Fabio del Giudice, direttore della fiera “Più libri più liberi”, ha riempito di senso la nuvola di Fuksas. “Le cose si possono fare”

Roma. “Negli ultimi anni ho visto reagire la città solo per il derby. Vedere file lunghissime per i libri è stato emozionante”. Fabio Del Giudice è il direttore di Più libri più liberi, la fiera della piccola e media editoria realizzata dall’Associazione italiana editori, giunta alla diciassettesima edizione, andata in scena la scorsa settimana alla Nuvola, il centro congressi progettato da Massimiliano Fuksas, all’Eur.

 

Portare la manifestazione alla Nuvola ha rappresentato la sua consacrazione.
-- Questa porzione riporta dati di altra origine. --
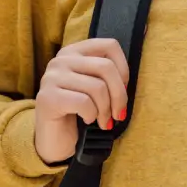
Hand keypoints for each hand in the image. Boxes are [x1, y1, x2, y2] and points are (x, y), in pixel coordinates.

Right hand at [34, 38, 129, 163]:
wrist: (55, 140)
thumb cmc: (80, 112)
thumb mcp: (96, 87)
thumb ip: (109, 72)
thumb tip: (140, 49)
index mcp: (74, 51)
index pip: (110, 45)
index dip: (124, 69)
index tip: (123, 89)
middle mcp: (60, 60)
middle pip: (106, 67)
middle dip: (119, 95)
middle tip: (118, 113)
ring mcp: (51, 78)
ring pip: (97, 87)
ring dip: (106, 110)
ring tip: (104, 120)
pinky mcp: (47, 98)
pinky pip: (84, 103)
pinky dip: (92, 115)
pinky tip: (88, 120)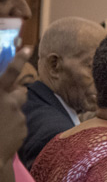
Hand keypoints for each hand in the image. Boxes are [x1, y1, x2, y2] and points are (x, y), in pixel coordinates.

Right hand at [0, 48, 29, 162]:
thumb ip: (0, 93)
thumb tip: (5, 89)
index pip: (10, 72)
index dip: (18, 59)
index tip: (28, 47)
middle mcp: (10, 102)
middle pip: (21, 91)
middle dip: (16, 93)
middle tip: (6, 100)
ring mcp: (19, 116)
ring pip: (18, 109)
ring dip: (11, 111)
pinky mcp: (24, 129)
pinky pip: (19, 123)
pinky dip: (12, 125)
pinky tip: (2, 134)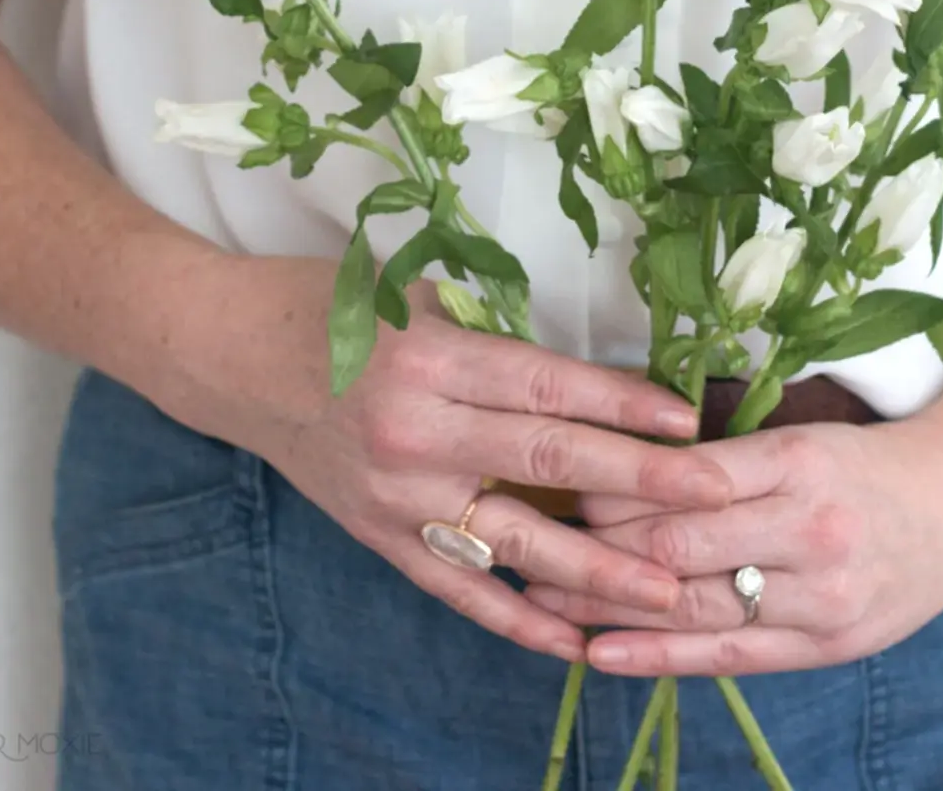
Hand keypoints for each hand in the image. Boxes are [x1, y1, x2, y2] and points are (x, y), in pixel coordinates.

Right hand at [161, 254, 732, 662]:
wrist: (228, 355)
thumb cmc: (328, 309)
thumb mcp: (416, 300)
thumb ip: (496, 343)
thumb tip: (589, 382)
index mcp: (433, 359)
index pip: (549, 387)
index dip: (623, 405)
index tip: (687, 420)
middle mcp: (418, 433)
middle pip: (549, 462)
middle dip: (640, 484)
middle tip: (714, 501)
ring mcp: (396, 496)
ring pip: (515, 541)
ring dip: (597, 570)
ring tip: (669, 593)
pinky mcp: (379, 536)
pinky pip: (458, 586)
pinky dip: (515, 619)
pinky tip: (570, 641)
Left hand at [527, 416, 942, 675]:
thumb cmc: (863, 461)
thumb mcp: (798, 436)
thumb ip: (720, 459)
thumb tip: (618, 464)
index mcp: (795, 462)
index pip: (681, 483)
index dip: (612, 489)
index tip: (557, 483)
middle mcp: (808, 531)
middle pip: (678, 546)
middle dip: (597, 546)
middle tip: (530, 538)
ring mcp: (820, 598)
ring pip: (694, 606)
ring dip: (608, 606)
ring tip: (537, 599)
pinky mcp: (824, 646)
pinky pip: (728, 656)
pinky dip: (658, 656)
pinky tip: (600, 653)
“E’ già il secondo anno che siamo qui e vorremmo restarci. La manifestazione è diventata un grande evento culturale che la Nuvola ha reso unica. Poi è un modo per aprire questa struttura ai cittadini che, normalmente, non possono visitarla. E’ come aver restituito qualcosa alla città, attraverso i libri”.

 

Più di 600 appuntamenti, 545 editori presenti, oltre 97 mila ingressi. Numeri importanti.
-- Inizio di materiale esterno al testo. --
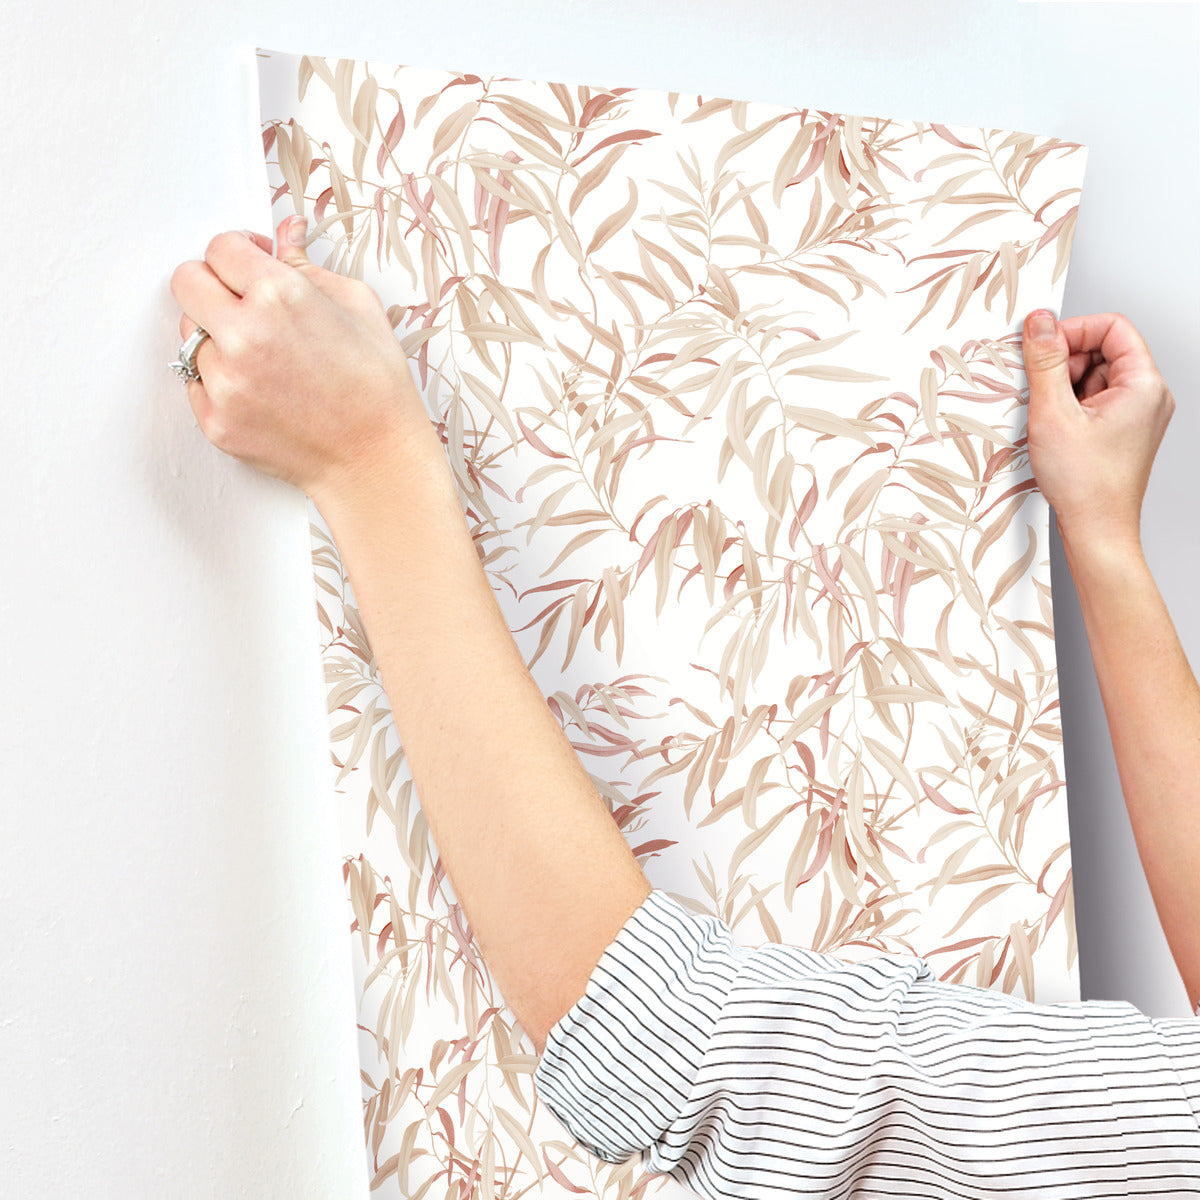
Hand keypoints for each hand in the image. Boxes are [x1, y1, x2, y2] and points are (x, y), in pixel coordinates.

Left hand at [169, 214, 430, 506]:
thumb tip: (285, 234)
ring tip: (263, 357)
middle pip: (186, 282)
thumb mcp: (359, 305)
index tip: (250, 264)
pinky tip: (261, 390)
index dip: (238, 252)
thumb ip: (308, 264)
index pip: (219, 248)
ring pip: (189, 335)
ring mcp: (225, 382)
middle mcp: (244, 335)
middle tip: (241, 302)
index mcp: (280, 295)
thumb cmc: (377, 386)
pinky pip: (196, 383)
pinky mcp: (216, 420)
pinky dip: (220, 381)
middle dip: (212, 284)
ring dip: (217, 338)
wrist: (376, 459)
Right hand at [1021, 308, 1174, 550]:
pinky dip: (1069, 407)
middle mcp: (1147, 397)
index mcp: (1143, 385)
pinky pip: (1093, 401)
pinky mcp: (1121, 431)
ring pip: (1095, 377)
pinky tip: (1054, 428)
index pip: (1112, 328)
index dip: (1073, 330)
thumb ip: (1046, 361)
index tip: (1042, 345)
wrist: (1097, 531)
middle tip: (1040, 388)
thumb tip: (1040, 323)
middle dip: (1065, 362)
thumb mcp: (1054, 413)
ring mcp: (1136, 415)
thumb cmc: (1086, 485)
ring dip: (1064, 387)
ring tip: (1049, 416)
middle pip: (1103, 351)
“Siamo entrati nel ranking delle 4 o 5 grandi manifestazioni culturali italiane. Quando siamo partiti 17 anni fa, scommettendo sui piccoli e medi editori, in un paese dove si legge poco, sembrava un’idea folle”.

 

Avete in programma di aprire ai grandi editori?

“No. Vogliamo conservare la nostra vocazione continuando a dare voce ai piccoli, ampliando però la parte ‘business’ per gli addetti ai lavori – favorendo la connessione tra editori – e il settore dell’editoria per ragazzi. Un pubblico straordinario e coinvolgente”.

 

Il successo della manifestazione è un buon segnale per la città.

“I romani sono indolenti e in questo periodo soffrono di una profonda depressione. Che si può curare con un bravo psicologo che offra una narrazione diversa della città, perché a volte ce la raccontiamo peggio di quello che è. Ma serve anche un bravo psichiatra che dia un po’ di Prozac. E il Prozac in questo caso sono i grandi eventi, di cui la Capitale ha bisogno. Ci siamo noi, c’è la Festa del cinema, c’è stata la Formula E. Ce ne vorrebbero altri”.

 

Cosa pensa di questa amministrazione?

“Abbiamo lavorato bene sia con il vicesindaco Luca Bergamo sia con il governatore Nicola Zingaretti, che hanno fatto ciò che il pubblico dovrebbe fare: sostenere e controllare senza interferire. Sono invece più critico nei confronti degli investimenti privati, che spesso si fanno desiderare, a partire dalle fondazioni bancarie. Per attrarre investimenti, però, ci vogliono grandi progetti e la capacità manageriale di portarli avanti”.

 

La sensazione è che in Comune manchi progettualità. Secondo lei quale vocazione dovrà avere Roma nei prossimi 10-15 anni?

“Roma è una grande Capitale, una delle città più visitate al mondo, e ha una realtà complessa: è difficile trovare un’unica vocazione. C’è il turismo, c’è la cultura, ma occorrono manifestazioni in grado di accendere i riflettori e attrarre pubblico”.

 

C’è un evento che le piacerebbe esistesse?

“Una manifestazione legata al cibo. Magari proprio all’Eur che, come dimostra il nostro successo, è un luogo ideale. I romani non amano l’Eur, non lo considerano nemmeno Roma. Noi siamo riusciti a portarli qui e speriamo di non essere gli unici”.